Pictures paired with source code
▬▬▬▬▬▬
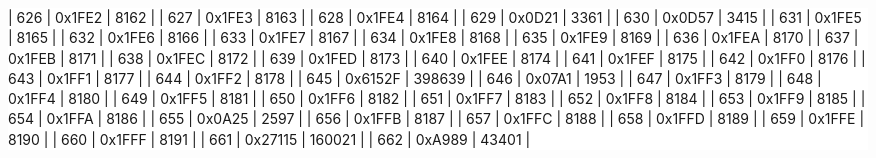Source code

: |     626 | 0x1FE2      |        8162 |
|     627 | 0x1FE3      |        8163 |
|     628 | 0x1FE4      |        8164 |
|     629 | 0x0D21      |        3361 |
|     630 | 0x0D57      |        3415 |
|     631 | 0x1FE5      |        8165 |
|     632 | 0x1FE6      |        8166 |
|     633 | 0x1FE7      |        8167 |
|     634 | 0x1FE8      |        8168 |
|     635 | 0x1FE9      |        8169 |
|     636 | 0x1FEA      |        8170 |
|     637 | 0x1FEB      |        8171 |
|     638 | 0x1FEC      |        8172 |
|     639 | 0x1FED      |        8173 |
|     640 | 0x1FEE      |        8174 |
|     641 | 0x1FEF      |        8175 |
|     642 | 0x1FF0      |        8176 |
|     643 | 0x1FF1      |        8177 |
|     644 | 0x1FF2      |        8178 |
|     645 | 0x6152F     |      398639 |
|     646 | 0x07A1      |        1953 |
|     647 | 0x1FF3      |        8179 |
|     648 | 0x1FF4      |        8180 |
|     649 | 0x1FF5      |        8181 |
|     650 | 0x1FF6      |        8182 |
|     651 | 0x1FF7      |        8183 |
|     652 | 0x1FF8      |        8184 |
|     653 | 0x1FF9      |        8185 |
|     654 | 0x1FFA      |        8186 |
|     655 | 0x0A25      |        2597 |
|     656 | 0x1FFB      |        8187 |
|     657 | 0x1FFC      |        8188 |
|     658 | 0x1FFD      |        8189 |
|     659 | 0x1FFE      |        8190 |
|     660 | 0x1FFF      |        8191 |
|     661 | 0x27115     |      160021 |
|     662 | 0xA989      |       43401 |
▬▬▬▬▬▬
## Brief
Print the data above from its first line through the line that has "630 | 0x0D57", exactly and with nothing else, omitting pictures.

## Response
Source code

: |     626 | 0x1FE2      |        8162 |
|     627 | 0x1FE3      |        8163 |
|     628 | 0x1FE4      |        8164 |
|     629 | 0x0D21      |        3361 |
|     630 | 0x0D57      |        3415 |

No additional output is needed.